I am not classically trained in journalism, not yet anyway. But if I had to prescribe a definition to journalism, it would be presenting the facts about a particular story in the most honest, factually correct way possible. I would say the point of journalism, in that regard, is to inform and educate an audience. We, as consumers of media, are effectively students with every article we put in front of our eyes. Like education, we are free to validate, question, and analyze all that we see. 

However, unlike teachers and professors, journalists and pundits are losing credibility over time. How can this be? 

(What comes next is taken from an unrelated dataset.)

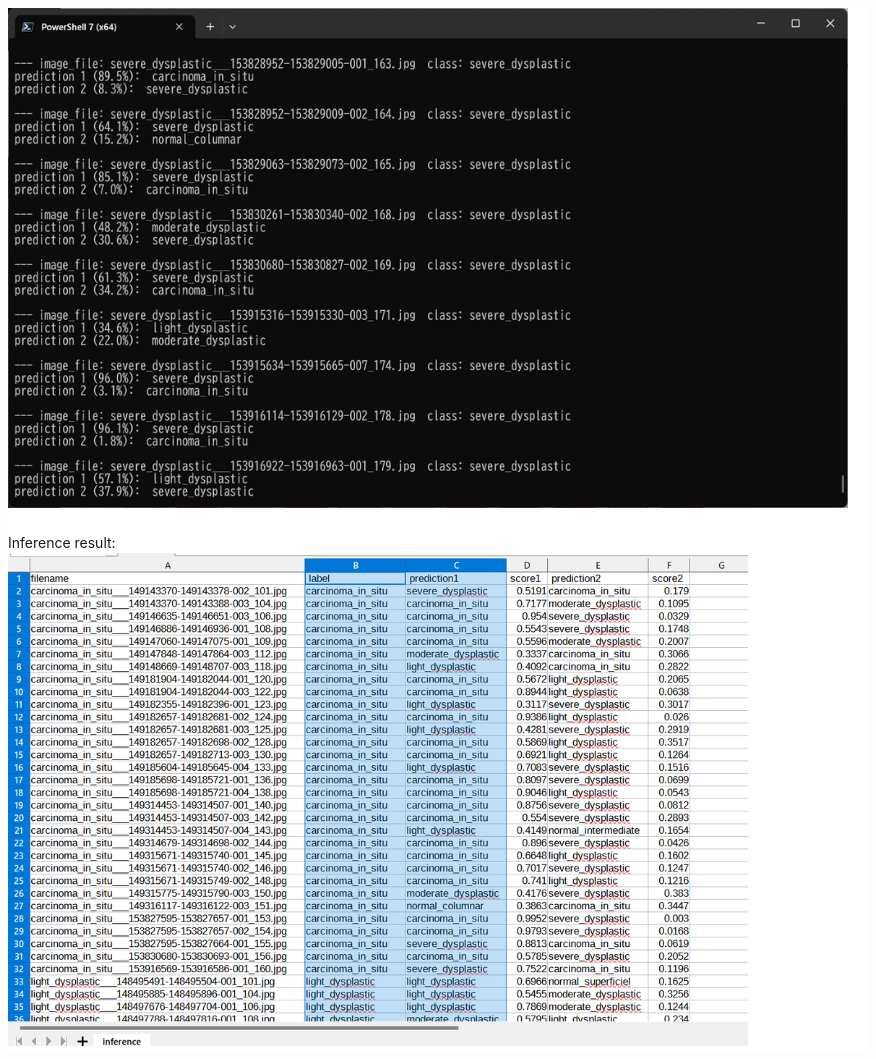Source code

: <img src="./asset/Pap_Smear_infer_console_output_at_epoch_45_0529.png" width="840" height="auto"><br>
<br>
Inference result:<br>
<img src="./asset/Pap_Smear_inference_result_at_epoch_45_0529.png" width="740" height="auto"><br>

Well, let’s look back in time a bit. The U.S., a few decades ago, had very few options in terms media outlet choices. Usually, there was only a few channels on TV, a few stations on the radio, and a few mainstream publications. News on TV was usually delivered in an evening hour long slot, delivering all the headlines from all over the world. There wasn’t much discrepancy between what the few, different outlets reported on and people tended to take it at face value because there was no way to dig deeper unless you wanted to collect hundreds of pounds of newspaper. In this world, we had respect for figures like Walter Cronkite and David Brinkley because they reported on the biggest stories and there weren’t a lot of other people who we could trust to discredit them. 

 

Now, look at today. We see a very different picture. 24-hour news networks dedicate non-stop coverage to issues of varying degrees of importance while bringing on dozens of pundits to discuss said news ad-nauseam. You also have the internet, which allows you to get your news from hundreds, to potentially thousands, of different sources (irony alert). And there is no feasible way to keep misinformation from spreading other than community policing. 

This makes it very difficult, from what was once a relatively simple information terrain to navigate. Of course, there is good and bad to this. The bad being that the truth becomes muddled in the vast array of news sources, but the good news is if you read enough these sources the definitive truth becomes easier to access. Look at Fox, CNN, and MSNBC. While all of them can be considered different in the news they consider important, the personality of their pundits, and the angles and scopes through which they view news stories, they all have to review the top stories of the day. In this you can cycle through the coverage and commentary of each to discover where the truth really lies. And because those sources can sometimes not cover all the news, independent media outlets like The Guardian, The Intercept, and The Daily Wire are available to look at stories that would otherwise not be published. 

In this, we can say news itself has not devolved, but due to the amount of content and the accessibility, it has become overwhelming, to say the least. Because of this, we must evolve. Evolve past our one channel, half-hour news slot days. We have to be willing to go to several places to educate ourselves before we can consider ourselves “informed citizens”. We also have to be willing to have a dialogue in person with each other about what we’ve learned and be willing to admit when we were wrong or misinformed about a subject. 

Let’s work to demand better. Better reporting, analysis, and commentary from our media, but let’s also demand better research from ourselves as well.